North America's largest desalination plant opened earlier this week in Southern California, which has suffered severe drought conditions for the past four years.
The plant in Carlsbad, which has been under construction since 2012, cost $1 billion and will produce 50 million gallons of water per day for roughly 400,000 people in San Diego County.
Supporters consider seawater desalination a partial answer to drought in the U.S. However, opponents say high costs and threats to marine life leave better alternatives, such as recycling and conservation.
Desalination plant
Poseidon Water, which developed and owns the plant, has signed a 30-year agreement with San Diego County Water Authority. The company estimates households in the region will pay an additional $5 per month on their water bill to help offset the cost of the plant.
As big as it is, the Carlsbad plant barely cracks the International Desalination Association's list of 50 largest seawater plants, which are mostly in the Middle East.
The plant uses a technology called reverse osmosis, which uses powerful pumps to shoot ocean water through 2,000 white fiberglass tubes to capture salts. Before that, however, silt and other solids are removed to prevent membranes from clogging.
Peter MacLaggan, Poseidon Water project manager, said, "Every two gallons of seawater that go into the plant, we produce one gallon of fresh water. One gallon of double salty water that goes back to the ocean gets diluted on the way out of the plant so it does not harm the marine environment."
Treated water is pumped uphill on a new 10-mile pipeline to San Diego's existing grid.
The San Diego water agency said the plant will provide about 8 percent of the region's drinking water.
Bob Yamada, water resources director, said desalination "is not going to be a silver bullet that solves all of our problems," but it has better positioned the region for drought.
Opponents argue conservation
Local environmental groups have criticized the plant, claiming it poses risks to the marine environment and the energy involved in the desalination process.
Julia Chun-Heer, a spokeswoman for San Diego County's Surfrider Foundation, an environmental group, said, "This is the most energy-intensive water supply option with the most greenhouse gas emissions ... as opposed to doing things like conserving water ... doing the things that are environmentally beneficial, or reclaiming water that has already been pumped here."
Joe Geever, a consultant to Surfrider Foundation, which unsuccessfully sued Poseidon, echoed Chun-Heer.
Geever said, "There is a lot of waste in the way we use our water. We can get more conservation without any impact on the economy or, really, with some simple changes to human behavior. ... Just change some of our bad habits about the way we waste water."
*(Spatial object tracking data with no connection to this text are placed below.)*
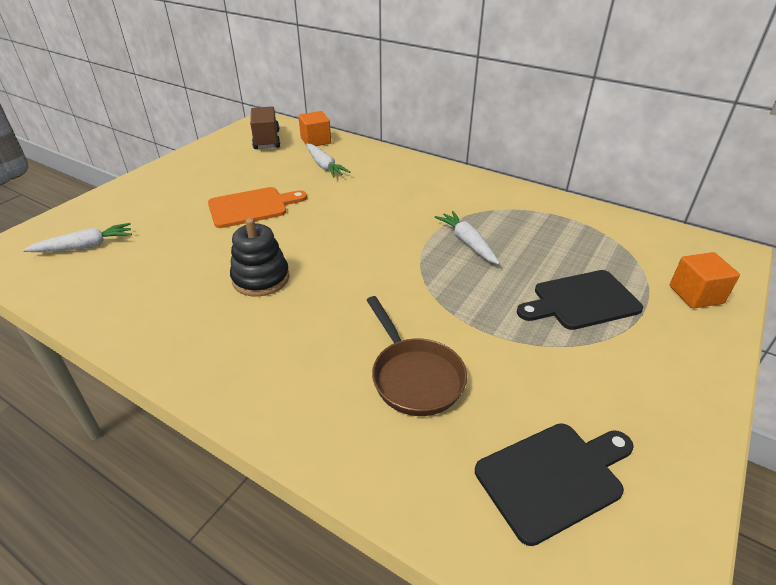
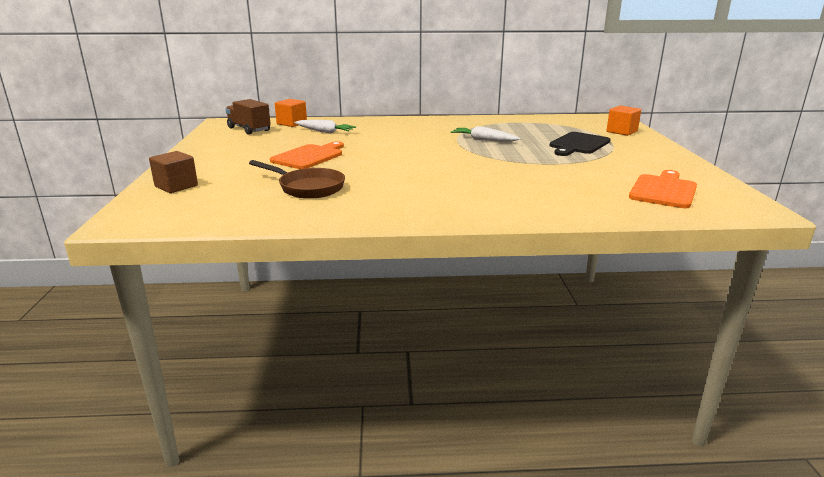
camera: 35 degrees left, 15 degrees down
(85, 246) = (206, 199): white carrot -> none
(95, 215) = (176, 186): none -> brown cube
(261, 278) = (385, 179): black stacking toy -> none
(414, 376) = (549, 184): brown pan -> brown pan (308, 188)
(553, 477) = (663, 190): black cutting board -> orange cutting board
San Diego began considering desalination in the early 1990s when drought made apparent the region's dependence on water brought hundreds of miles from Northern California and the Colorado River.
Officials picked Carlsbad, a prosperous suburb of 110,000 people, because it could draw water from a power plant next door that uses up to 600 million gallons from the ocean daily to cool turbines.
Huntington Beach plant eyed
Poseidon is pursuing a second, identical-size plant in Huntington Beach, Calif., positioning the Los Angeles suburb as California’s next desalination battleground. The company is seeking a final permit to begin construction next year.
The Carlsbad project is only the nation’s second major seawater plant. The first U.S. foray, in Tampa Bay, Florida, is widely considered a flop.
Tampa, which has half the capacity of Carlsbad, opened in 2007, a decade after it went to bid. Along the way, a key investor declared bankruptcy, its replacement failed to secure financing, and the plant repeatedly failed performance tests.
Some material for this report came from Reuters and AP.